Comfetch: Federated Learning of Large Networks on Constrained Clients via Sketching
Rabbani, Tahseen, Feng, Brandon, Bornstein, Marco, Sang, Kyle Rui, Yang, Yifan, Rajkumar, Arjun, Varshney, Amitabh, Huang, Furong
Federated learning (FL) is a popular paradigm for private and collaborative model training on the edge. In centralized FL, the parameters of a global architecture (such as a deep neural network) are maintained and distributed by a central server/controller to clients who transmit model updates (gradients) back to the server based on local optimization. While many efforts have focused on reducing the communication complexity of gradient transmission, the vast majority of compression-based algorithms assume that each participating client is able to download and train the current and full set of parameters, which may not be a practical assumption depending on the resource constraints of smaller clients such as mobile devices. In this work, we propose a simple yet effective novel algorithm, Comfetch, which allows clients to train large networks using reduced representations of the global architecture via the count sketch, which reduces local computational and memory costs along with bi-directional communication complexity. We provide a nonconvex convergence guarantee and experimentally demonstrate that it is possible to learn large models, such as a deep convolutional network, through federated training on their sketched counterparts. The resulting global models exhibit competitive test accuracy over CIFAR10/100 classification when compared against un-compressed model training.

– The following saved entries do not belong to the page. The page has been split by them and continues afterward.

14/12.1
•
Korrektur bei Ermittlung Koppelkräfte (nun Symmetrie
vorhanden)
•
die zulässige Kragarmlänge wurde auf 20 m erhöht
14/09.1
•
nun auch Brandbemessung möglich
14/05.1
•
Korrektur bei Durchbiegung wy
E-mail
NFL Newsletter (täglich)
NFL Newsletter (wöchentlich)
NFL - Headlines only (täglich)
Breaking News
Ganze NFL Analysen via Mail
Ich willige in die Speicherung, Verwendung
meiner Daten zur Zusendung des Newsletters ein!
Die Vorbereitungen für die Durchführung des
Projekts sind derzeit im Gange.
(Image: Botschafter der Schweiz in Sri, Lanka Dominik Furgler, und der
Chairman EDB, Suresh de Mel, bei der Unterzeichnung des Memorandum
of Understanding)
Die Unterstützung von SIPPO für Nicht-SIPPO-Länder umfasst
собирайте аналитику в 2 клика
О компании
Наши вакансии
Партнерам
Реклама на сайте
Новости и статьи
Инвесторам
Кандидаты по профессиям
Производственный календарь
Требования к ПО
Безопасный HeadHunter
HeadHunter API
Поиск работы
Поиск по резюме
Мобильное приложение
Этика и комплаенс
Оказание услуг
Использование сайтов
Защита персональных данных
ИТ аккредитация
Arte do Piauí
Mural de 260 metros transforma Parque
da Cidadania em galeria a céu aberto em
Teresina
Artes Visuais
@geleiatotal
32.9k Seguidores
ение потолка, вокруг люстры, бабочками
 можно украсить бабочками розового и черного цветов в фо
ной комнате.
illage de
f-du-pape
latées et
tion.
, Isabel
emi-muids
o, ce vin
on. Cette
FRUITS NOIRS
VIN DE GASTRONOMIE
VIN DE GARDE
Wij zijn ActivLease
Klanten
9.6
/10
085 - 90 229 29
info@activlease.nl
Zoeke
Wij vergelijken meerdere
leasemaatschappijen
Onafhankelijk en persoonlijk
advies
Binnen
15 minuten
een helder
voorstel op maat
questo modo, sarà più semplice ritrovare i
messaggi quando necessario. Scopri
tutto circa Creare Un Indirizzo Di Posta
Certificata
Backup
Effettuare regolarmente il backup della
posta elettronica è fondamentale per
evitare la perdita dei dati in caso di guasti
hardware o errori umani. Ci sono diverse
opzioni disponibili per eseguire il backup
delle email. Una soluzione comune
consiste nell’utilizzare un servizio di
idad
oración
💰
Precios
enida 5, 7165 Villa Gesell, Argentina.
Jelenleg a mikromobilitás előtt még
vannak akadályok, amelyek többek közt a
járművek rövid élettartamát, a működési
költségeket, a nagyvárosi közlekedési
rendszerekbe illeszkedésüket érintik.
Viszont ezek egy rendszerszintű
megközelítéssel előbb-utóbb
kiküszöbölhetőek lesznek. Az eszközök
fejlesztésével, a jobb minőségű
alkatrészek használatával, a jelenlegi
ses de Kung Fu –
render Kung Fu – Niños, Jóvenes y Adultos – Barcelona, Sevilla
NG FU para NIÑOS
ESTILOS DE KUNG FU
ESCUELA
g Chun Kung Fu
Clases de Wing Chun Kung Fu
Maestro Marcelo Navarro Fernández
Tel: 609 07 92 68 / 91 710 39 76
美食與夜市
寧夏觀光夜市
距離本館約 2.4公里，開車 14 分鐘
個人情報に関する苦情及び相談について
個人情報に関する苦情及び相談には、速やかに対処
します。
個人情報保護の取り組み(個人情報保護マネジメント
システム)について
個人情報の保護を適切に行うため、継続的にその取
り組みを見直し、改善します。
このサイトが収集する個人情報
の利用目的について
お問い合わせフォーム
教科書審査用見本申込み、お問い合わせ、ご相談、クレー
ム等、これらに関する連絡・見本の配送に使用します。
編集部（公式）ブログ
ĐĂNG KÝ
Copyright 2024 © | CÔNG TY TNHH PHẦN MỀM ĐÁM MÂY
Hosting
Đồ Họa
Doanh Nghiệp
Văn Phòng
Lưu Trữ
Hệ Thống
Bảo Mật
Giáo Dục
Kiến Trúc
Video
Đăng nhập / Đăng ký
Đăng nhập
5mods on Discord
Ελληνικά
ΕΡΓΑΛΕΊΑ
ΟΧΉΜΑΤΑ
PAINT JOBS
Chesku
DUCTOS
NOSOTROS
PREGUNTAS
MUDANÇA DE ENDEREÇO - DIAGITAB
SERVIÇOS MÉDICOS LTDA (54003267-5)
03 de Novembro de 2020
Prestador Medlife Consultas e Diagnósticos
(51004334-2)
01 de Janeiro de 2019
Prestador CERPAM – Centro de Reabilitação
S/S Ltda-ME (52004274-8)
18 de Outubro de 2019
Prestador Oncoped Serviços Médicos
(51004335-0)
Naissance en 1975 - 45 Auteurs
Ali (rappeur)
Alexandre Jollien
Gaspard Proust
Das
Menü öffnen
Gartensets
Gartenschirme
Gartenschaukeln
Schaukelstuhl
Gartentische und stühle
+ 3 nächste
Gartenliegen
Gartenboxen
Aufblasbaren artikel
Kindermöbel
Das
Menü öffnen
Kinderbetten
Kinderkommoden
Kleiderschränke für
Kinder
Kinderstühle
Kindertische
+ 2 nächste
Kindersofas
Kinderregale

Large-Scale Distributed Learning via Private On-Device Locality-Sensitive Hashing
Rabbani, Tahseen, Bornstein, Marco, Huang, Furong
Locality-sensitive hashing (LSH) based frameworks have been used efficiently to select weight vectors in a dense hidden layer with high cosine similarity to an input, enabling dynamic pruning. While this type of scheme has been shown to improve computational training efficiency, existing algorithms require repeated randomized projection of the full layer weight, which is impractical for computational- and memory-constrained devices. In a distributed setting, deferring LSH analysis to a centralized host is (i) slow if the device cluster is large and (ii) requires access to input data which is forbidden in a federated context. Using a new family of hash functions, we develop one of the first private, personalized, and memory-efficient on-device LSH frameworks. Our framework enables privacy and personalization by allowing each device to generate hash tables, without the help of a central host, using device-specific hashing hyper-parameters (e.g. number of hash tables or hash length). Hash tables are generated with a compressed set of the full weights, and can be serially generated and discarded if the process is memory-intensive. This allows devices to avoid maintaining (i) the fully-sized model and (ii) large amounts of hash tables in local memory for LSH analysis. We prove several statistical and sensitivity properties of our hash functions, and experimentally demonstrate that our framework is competitive in training large-scale recommender networks compared to other LSH frameworks which assume unrestricted on-device capacity.